When you think of a nebula forming stars, it’s hard to imagine how large it is. Most nebulae form hundreds or even thousands of stars before being blown away by the young stellar winds. Pockets of a nebula collapse into dense regions that will eventually become stars with surrounding planetary systems. There are places in the galaxy we can look and actually see it happening.
Pictured above, the beautiful ‘running chicken’ nebula, as strangely named as it is, is in the later stages of it’s star forming life. Many bright young stars have formed and their intense radiation is now ionizing the gas and blowing away the dust of the nebula, producing gorgeous features and picturesque infrared glowing.
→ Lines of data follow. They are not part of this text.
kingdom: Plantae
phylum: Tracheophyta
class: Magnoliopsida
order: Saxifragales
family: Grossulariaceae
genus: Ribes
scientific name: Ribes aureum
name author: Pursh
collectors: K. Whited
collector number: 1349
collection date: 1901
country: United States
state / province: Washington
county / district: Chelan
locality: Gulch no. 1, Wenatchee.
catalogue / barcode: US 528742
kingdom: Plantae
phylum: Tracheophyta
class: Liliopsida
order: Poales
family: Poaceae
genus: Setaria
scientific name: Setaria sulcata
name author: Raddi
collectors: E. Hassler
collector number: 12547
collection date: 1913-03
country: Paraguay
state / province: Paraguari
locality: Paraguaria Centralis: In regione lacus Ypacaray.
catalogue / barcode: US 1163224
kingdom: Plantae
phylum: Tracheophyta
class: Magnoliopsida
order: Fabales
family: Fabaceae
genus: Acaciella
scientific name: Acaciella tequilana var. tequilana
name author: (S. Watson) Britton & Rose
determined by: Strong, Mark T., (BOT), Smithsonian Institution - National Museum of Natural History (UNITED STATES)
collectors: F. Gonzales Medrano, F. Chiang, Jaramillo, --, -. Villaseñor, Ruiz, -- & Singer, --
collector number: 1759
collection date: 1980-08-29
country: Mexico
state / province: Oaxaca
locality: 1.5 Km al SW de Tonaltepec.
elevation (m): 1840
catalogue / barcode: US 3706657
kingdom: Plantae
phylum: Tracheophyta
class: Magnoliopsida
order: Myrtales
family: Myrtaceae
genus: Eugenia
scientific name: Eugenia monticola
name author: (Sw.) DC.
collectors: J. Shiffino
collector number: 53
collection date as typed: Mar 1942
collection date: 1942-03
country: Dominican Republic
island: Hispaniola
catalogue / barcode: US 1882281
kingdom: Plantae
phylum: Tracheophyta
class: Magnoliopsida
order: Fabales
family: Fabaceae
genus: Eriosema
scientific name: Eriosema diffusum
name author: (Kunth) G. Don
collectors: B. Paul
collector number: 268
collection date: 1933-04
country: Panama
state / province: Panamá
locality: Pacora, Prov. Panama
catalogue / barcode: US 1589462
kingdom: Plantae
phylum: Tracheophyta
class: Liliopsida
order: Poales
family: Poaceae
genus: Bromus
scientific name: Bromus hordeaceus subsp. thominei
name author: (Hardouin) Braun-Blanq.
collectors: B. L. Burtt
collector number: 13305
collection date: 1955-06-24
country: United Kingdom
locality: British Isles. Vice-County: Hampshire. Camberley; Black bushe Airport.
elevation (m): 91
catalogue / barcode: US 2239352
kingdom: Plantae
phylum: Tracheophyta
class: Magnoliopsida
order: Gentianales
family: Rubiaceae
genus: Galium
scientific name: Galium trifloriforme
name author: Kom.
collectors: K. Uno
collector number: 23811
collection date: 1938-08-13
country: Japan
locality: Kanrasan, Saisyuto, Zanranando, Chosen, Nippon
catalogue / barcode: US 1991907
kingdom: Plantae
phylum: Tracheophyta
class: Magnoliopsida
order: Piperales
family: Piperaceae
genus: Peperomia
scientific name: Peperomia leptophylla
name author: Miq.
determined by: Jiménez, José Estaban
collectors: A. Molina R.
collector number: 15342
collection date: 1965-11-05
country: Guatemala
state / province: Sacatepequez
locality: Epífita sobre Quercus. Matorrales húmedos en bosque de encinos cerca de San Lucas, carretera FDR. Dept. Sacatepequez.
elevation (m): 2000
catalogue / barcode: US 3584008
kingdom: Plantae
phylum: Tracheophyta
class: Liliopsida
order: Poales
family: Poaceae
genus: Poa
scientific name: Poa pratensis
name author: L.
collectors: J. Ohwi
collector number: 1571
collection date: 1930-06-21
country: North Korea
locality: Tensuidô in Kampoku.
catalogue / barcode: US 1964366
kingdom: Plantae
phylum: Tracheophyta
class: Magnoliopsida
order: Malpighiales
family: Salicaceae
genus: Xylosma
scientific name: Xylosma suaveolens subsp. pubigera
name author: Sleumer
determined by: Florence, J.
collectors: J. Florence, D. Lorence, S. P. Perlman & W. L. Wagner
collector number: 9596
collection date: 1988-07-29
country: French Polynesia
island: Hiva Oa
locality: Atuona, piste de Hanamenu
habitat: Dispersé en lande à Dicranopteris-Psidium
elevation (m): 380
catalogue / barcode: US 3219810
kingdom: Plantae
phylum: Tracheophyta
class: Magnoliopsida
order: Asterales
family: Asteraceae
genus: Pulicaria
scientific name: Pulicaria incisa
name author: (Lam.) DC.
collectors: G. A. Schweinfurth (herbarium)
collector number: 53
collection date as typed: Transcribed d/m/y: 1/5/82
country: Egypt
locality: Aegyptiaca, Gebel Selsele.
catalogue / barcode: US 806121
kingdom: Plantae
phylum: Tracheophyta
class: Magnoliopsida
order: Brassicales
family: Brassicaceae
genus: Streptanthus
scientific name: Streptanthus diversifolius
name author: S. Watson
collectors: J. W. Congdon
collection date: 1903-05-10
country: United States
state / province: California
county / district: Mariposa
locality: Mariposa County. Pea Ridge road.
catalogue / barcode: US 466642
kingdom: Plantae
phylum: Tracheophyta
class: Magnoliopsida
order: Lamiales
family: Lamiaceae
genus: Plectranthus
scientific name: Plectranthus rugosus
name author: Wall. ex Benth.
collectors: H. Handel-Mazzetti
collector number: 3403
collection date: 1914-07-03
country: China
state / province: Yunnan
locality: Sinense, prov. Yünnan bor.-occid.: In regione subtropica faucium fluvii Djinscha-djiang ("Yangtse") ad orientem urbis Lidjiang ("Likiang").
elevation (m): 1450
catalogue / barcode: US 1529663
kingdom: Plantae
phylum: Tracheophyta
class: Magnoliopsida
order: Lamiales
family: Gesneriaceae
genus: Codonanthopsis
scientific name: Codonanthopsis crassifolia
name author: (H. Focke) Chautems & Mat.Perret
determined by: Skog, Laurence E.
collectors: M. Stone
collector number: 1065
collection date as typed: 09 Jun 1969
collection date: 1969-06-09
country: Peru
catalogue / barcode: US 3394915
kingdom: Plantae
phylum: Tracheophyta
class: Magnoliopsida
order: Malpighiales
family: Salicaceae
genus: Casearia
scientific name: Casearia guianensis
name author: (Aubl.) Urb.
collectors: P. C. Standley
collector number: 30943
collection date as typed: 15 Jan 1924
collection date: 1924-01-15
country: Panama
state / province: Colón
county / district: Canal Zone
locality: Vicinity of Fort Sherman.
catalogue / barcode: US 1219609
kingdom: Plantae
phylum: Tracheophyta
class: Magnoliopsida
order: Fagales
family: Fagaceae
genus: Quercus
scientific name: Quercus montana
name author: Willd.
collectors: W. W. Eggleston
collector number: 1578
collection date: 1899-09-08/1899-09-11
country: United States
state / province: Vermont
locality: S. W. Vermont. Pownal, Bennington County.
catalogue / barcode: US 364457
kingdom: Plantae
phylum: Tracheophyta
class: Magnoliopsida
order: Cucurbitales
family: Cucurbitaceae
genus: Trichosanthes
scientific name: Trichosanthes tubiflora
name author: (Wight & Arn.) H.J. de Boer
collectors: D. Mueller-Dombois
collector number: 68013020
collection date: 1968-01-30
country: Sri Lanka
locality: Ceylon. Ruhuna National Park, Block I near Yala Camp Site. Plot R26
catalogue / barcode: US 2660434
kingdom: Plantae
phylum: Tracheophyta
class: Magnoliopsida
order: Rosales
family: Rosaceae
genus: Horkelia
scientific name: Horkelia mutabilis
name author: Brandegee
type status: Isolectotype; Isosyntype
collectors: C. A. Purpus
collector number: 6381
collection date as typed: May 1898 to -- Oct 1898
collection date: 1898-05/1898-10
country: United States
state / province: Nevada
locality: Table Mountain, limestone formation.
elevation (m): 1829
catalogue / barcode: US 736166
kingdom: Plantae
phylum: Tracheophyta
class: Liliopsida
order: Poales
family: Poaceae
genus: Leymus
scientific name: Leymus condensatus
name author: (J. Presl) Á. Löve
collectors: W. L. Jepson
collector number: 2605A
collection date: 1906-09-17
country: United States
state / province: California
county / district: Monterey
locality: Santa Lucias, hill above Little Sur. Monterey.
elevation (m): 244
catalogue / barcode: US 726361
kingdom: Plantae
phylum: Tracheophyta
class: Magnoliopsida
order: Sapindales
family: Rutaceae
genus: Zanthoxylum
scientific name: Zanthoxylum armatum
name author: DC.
However, the dark spots you can see are still hanging on to the possibility of becoming stars some day. These are called Thackeray’s globules, and have a bit more resistance to the intense radiation surrounding them. Right now it’s a race against time. Can the cloud collapse to produce a star before the radiation erodes it’s mass? If so, maybe the potential star will become a giant planet with no home star, or a brown dwarf, producing heat from release of gravitational potential energy instead of the more powerful fusion.
When globules like these form earlier, they are often obscured by the dust and gas that make up a molecular cloud, but now that the newly formed stars are blowing it all away, we can watch them develop. It will still take a few million years before we know who wins the battle: gravity or radiation. So for now, we can simply enjoy the beauty of the process.